Insomma, anche le perdite e rifiuti alimentari contribuiscono alle emissioni di gas serra e quindi il fatto che quantità sostanziali di alimenti siano prodotti ma non mangiati dagli esseri umani ha impatti negativi sostanziali: ambientali, sociali ed economici. E, rileva Ispra, per affrontare seriamente lo spreco alimentare, “dobbiamo aumentare gli sforzi per misurare il cibo e le parti non commestibili sprecati non solo a livello di vendita al dettaglio e consumatore, ma tracciare la generazione di spreco alimentare nelle fasi iniziali della catena di fornitura di alimenti”. Per quanto riguarda lo spreco in Italia, i risultati dell’indagine indicano che sono sprecati circa due terzi dell’energia alimentare prodotta. Da ciò si deduce che è prodotto il triplo di quanto mediamente è necessario e viene distribuito iniquamente e sprecato. In termini di kcal/persona/giorno c’è un aumento del 17% tra il 2015 e il 2021. A fronte di una riduzione della popolazione del 2,7% lo spreco del Paese (kcal/giorno) aumenta invece del 14%.
Lo spreco edibile negli allevamenti rappresenta la componente maggiore, circa due terzi dello spreco totale, con un’inefficienza del 77% nella conversione in derivati animali. La disponibilità di prodotti animali per il consumo aumenta del 19% fino a circa un terzo di quella complessiva, ben oltre quanto raccomandato dalle Organizzazioni internazionali di tutela della salute. Gli sprechi lungo la filiera tra produzione e consumo aumentano del 6%. Gli obiettivi di sviluppo sostenibile dell’Agenda ONU 2030 indicano di ridurre gli sprechi produttivi e dimezzare quelli nel consumo. Invece i primi crescono del 2%, i secondi aumentano del 9%. Una caloria ogni tre disponibili al consumo viene sprecata nelle fasi di vendita e alimentazione. Inoltre, ogni 5 calorie consumate una è in eccesso rispetto ai fabbisogni medi raccomandati, con una forte crescita del 32%. In Italia, infatti, circa il 43% della popolazione adulta è in sovrappeso o obesa. Principalmente per il consumo di prodotti industriali ultraprocessati a base di cereali, zuccheri, sali e grassi insaturi.

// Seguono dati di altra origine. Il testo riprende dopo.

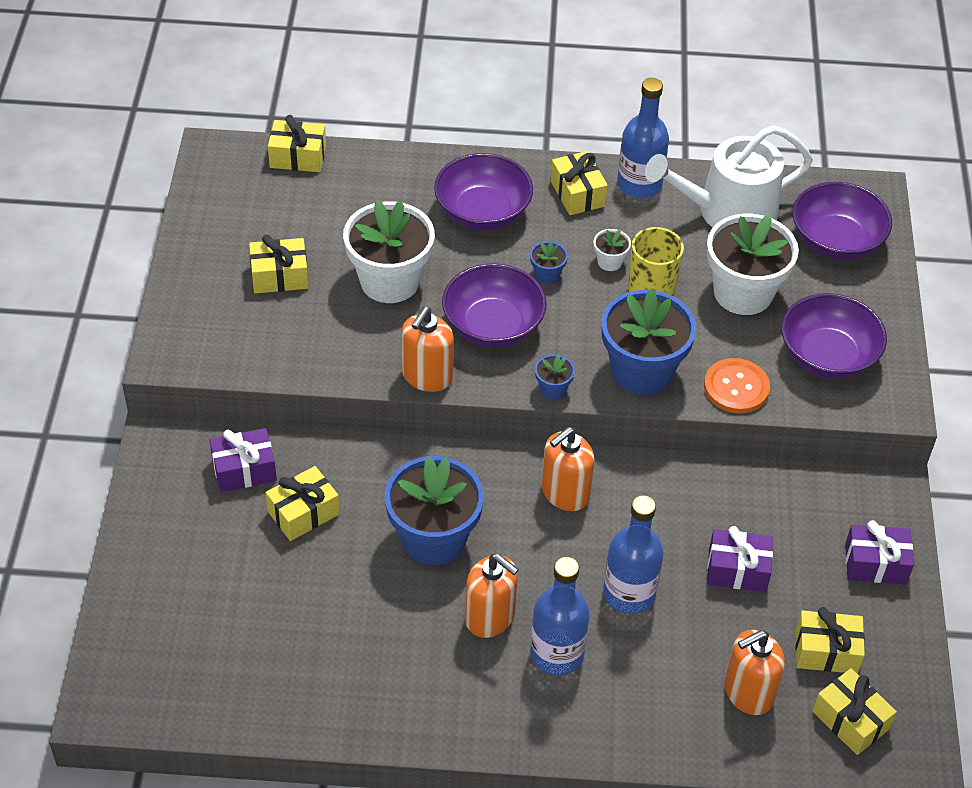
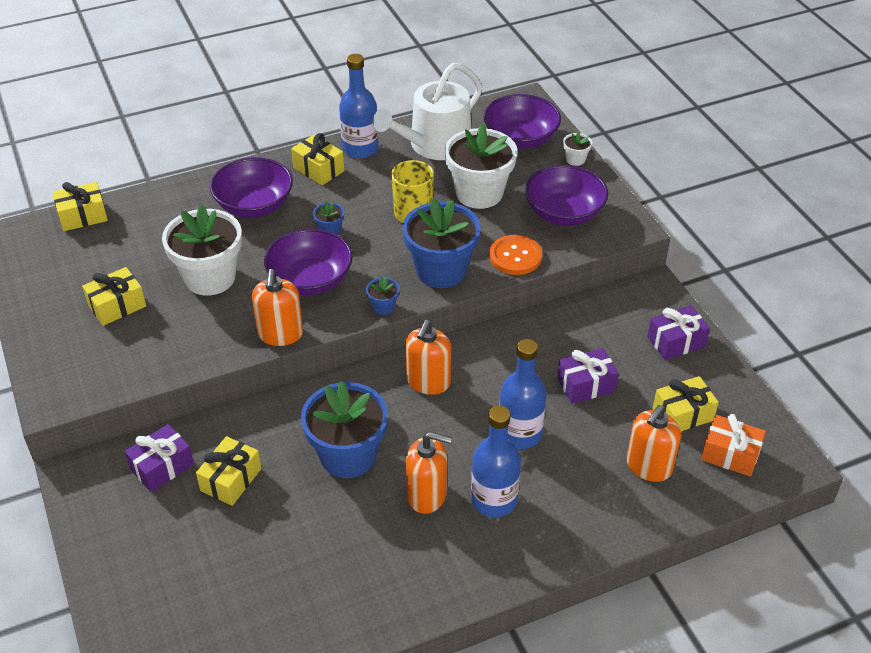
camera: 25 degrees left, 5 degrees down
(609, 262) = (371, 206): white flower pot -> white flower pot (575, 159)
(850, 720) = (730, 454): yellow gift -> orange gift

L’impronta ecologica dei sistemi alimentari è da sola pari all’intera biocapacità italiana (possibilità del territorio di rigenerare risorse e trasformare scarti). Lo spreco sistemico ne occupa più del 50% con impatti devastanti su biodiversità, acque, suoli, clima. Ciò in gran parte nelle fasi di produzione intensiva e importazione (60%) più che in quelle di consumo o smaltimento degli sprechi. Ancora, la sicurezza alimentare è intaccata poiché il tasso di auto-approvvigionamento è sotto l’80%, addirittura circa il 50% considerando gli input per allevamenti. Le importazioni sono soprattutto olio di palma e frumento, soia e mais per mangimi, ma ormai anche frutta e verdura in parte non trascurabile. Da notare che produzione e fornitura aumentano ancora proprio grazie alle importazioni industriali, altrimenti sono da considerare in contrazione.
Di converso, rispetto ai sistemi convenzionali, si osserva un miglior uso delle risorse e una riduzione media degli sprechi del 67% nei sistemi alimentari regionali, biologici, a medio-piccola scala, per es. mercati locali degli agricoltori bio. Purtroppo, solo il 3% circa dell’alimentazione riesce a passare stabilmente dalle filiere corte, nonostante incontrino elevata preferenza da parte della popolazione.